[start DATASET CONTENT]

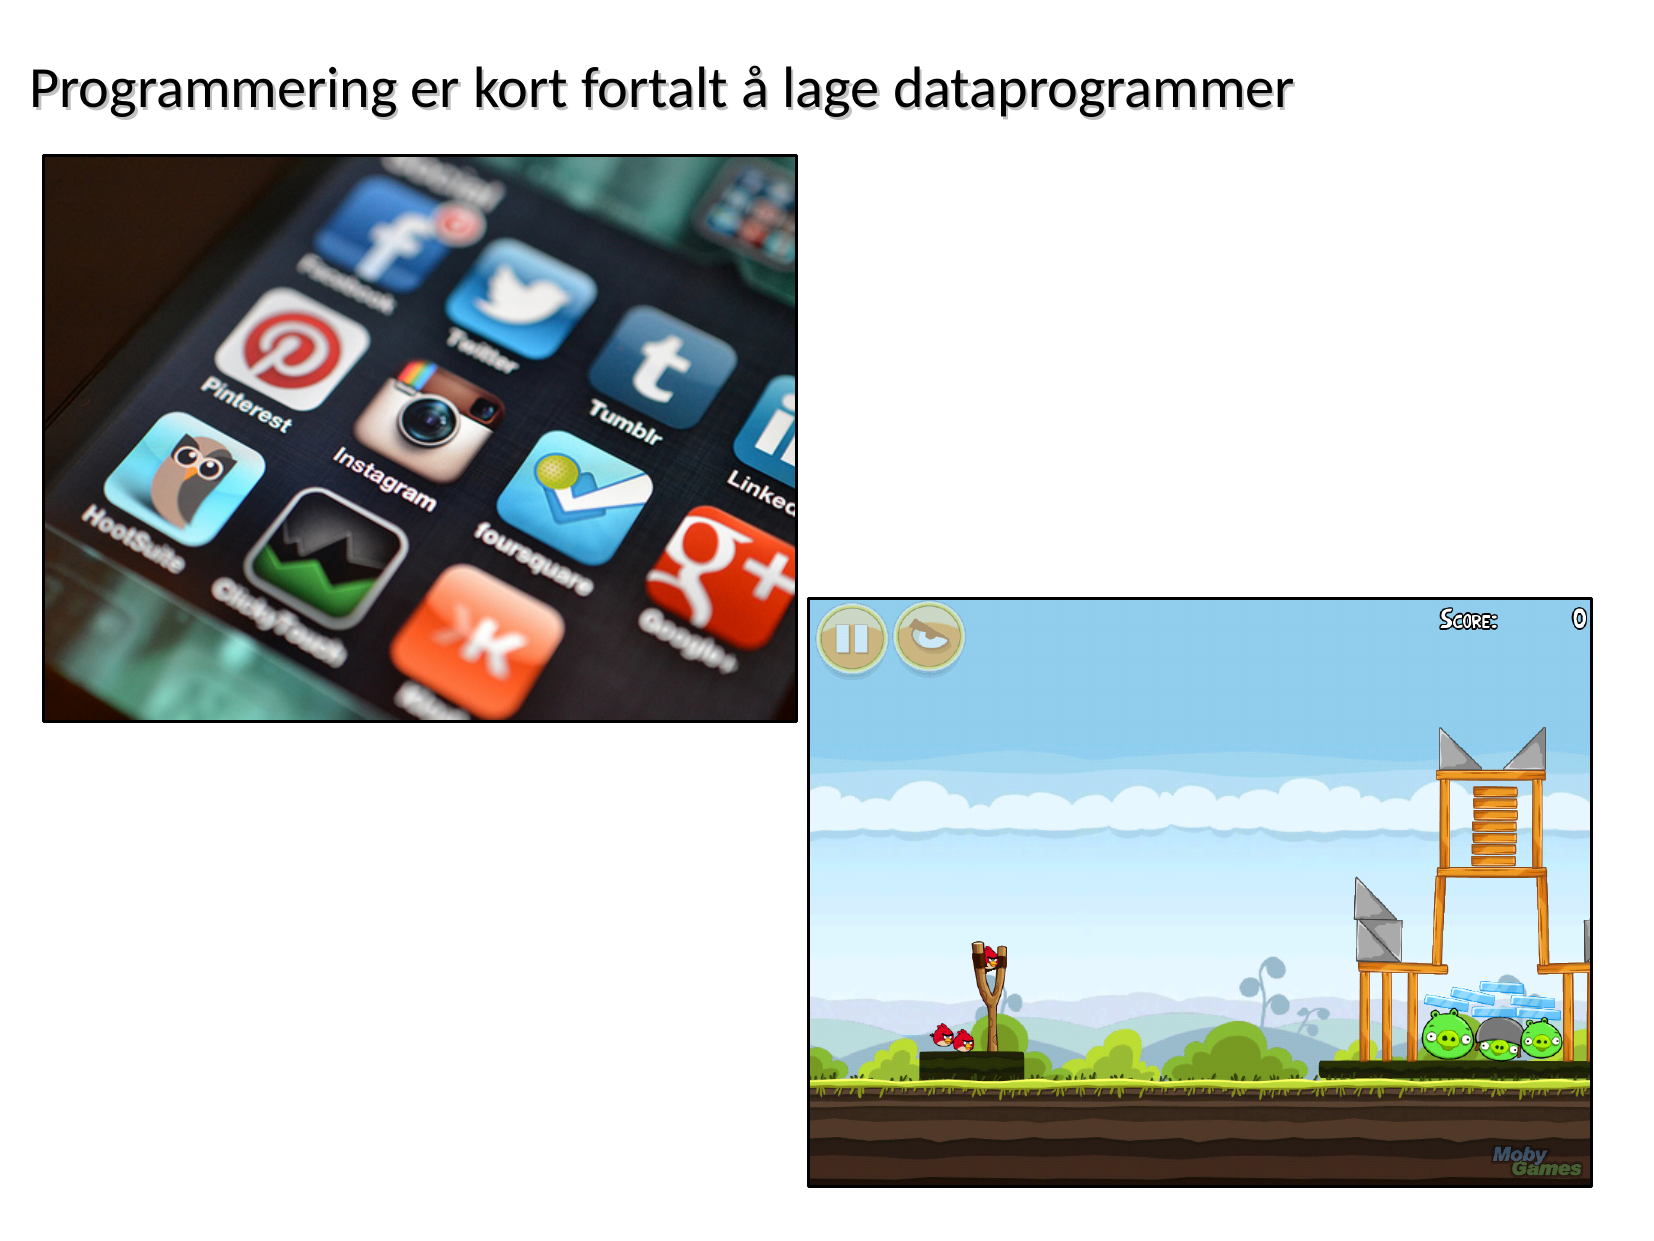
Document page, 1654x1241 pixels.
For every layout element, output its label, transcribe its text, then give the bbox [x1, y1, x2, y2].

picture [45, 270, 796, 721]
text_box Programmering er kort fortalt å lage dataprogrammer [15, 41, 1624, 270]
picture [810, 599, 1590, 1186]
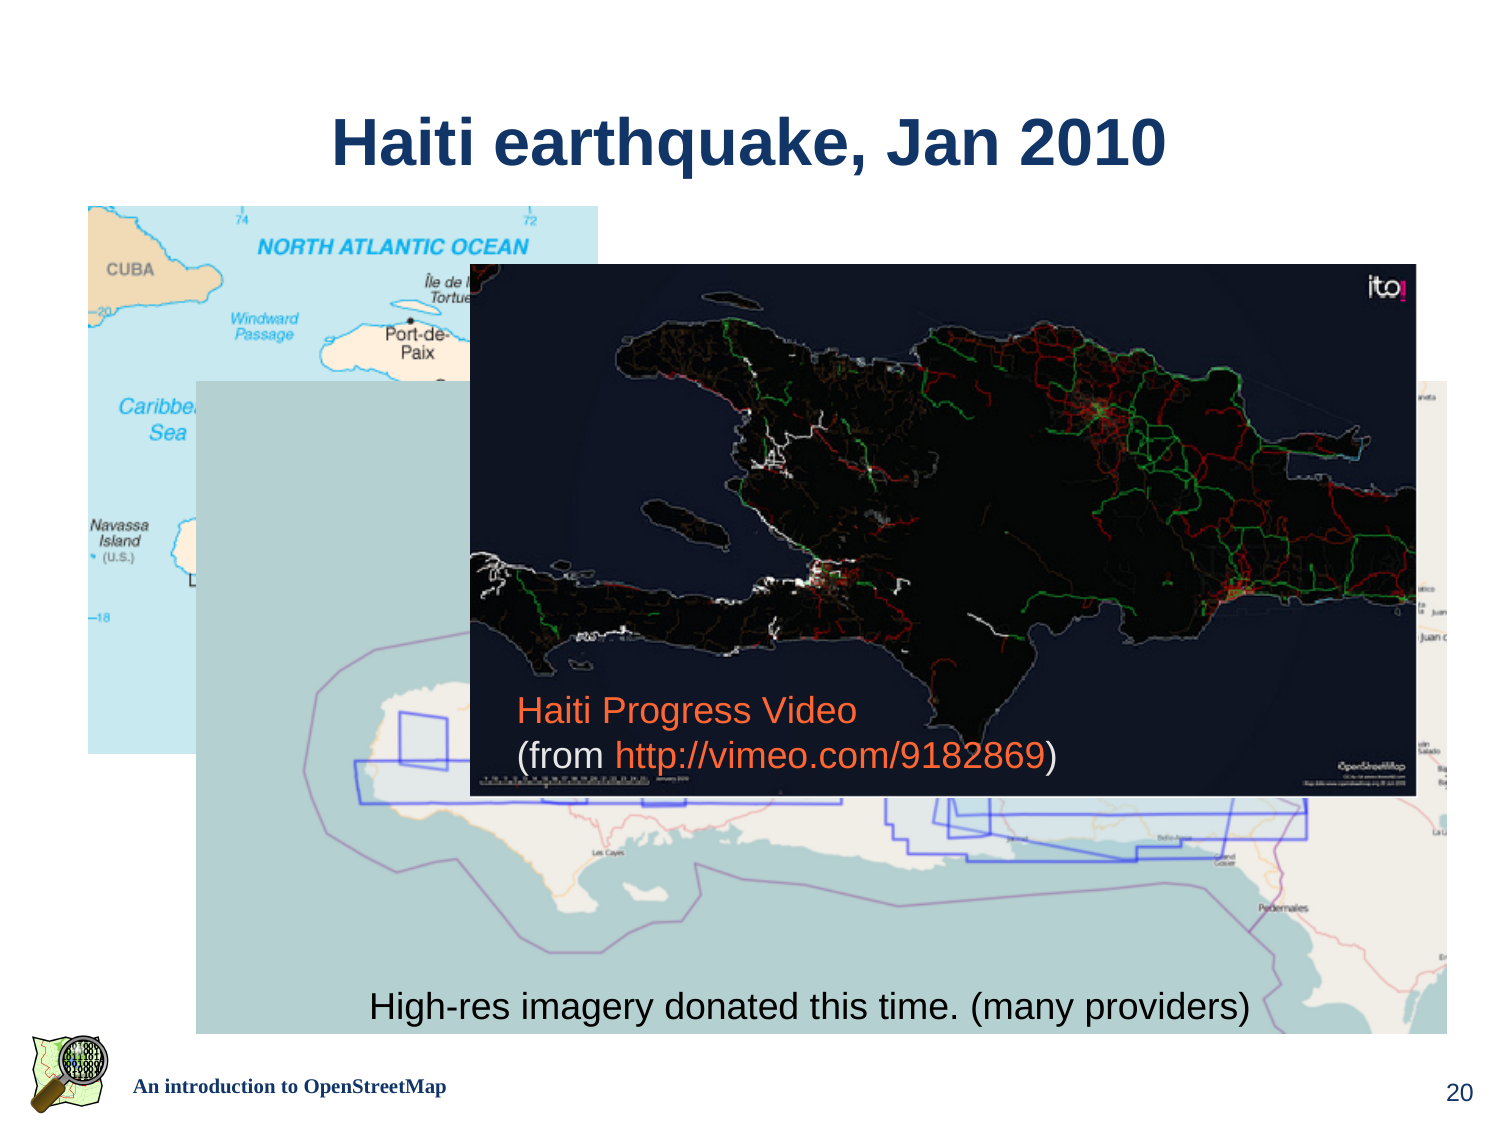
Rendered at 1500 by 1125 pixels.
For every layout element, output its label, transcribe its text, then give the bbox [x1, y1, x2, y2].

[end DATASET CONTENT]

* [PROBLEM DESCRIPTION]: Copy the listing above word for word, leaving the pictures out of your answer.

* [PROBLEM SOLUTION]:
Document page, 1654x1241 pixels.
For every layout element, output its label, transcribe its text, then give the bbox [x1, y1, x2, y2].

picture [45, 270, 796, 721]
text_box Programmering er kort fortalt å lage dataprogrammer [15, 41, 1624, 270]
picture [810, 599, 1590, 1186]
Rendered at 1500 by 1125 pixels.
For every layout element, output its label, transcribe its text, then give the bbox [x1, y1, x2, y2].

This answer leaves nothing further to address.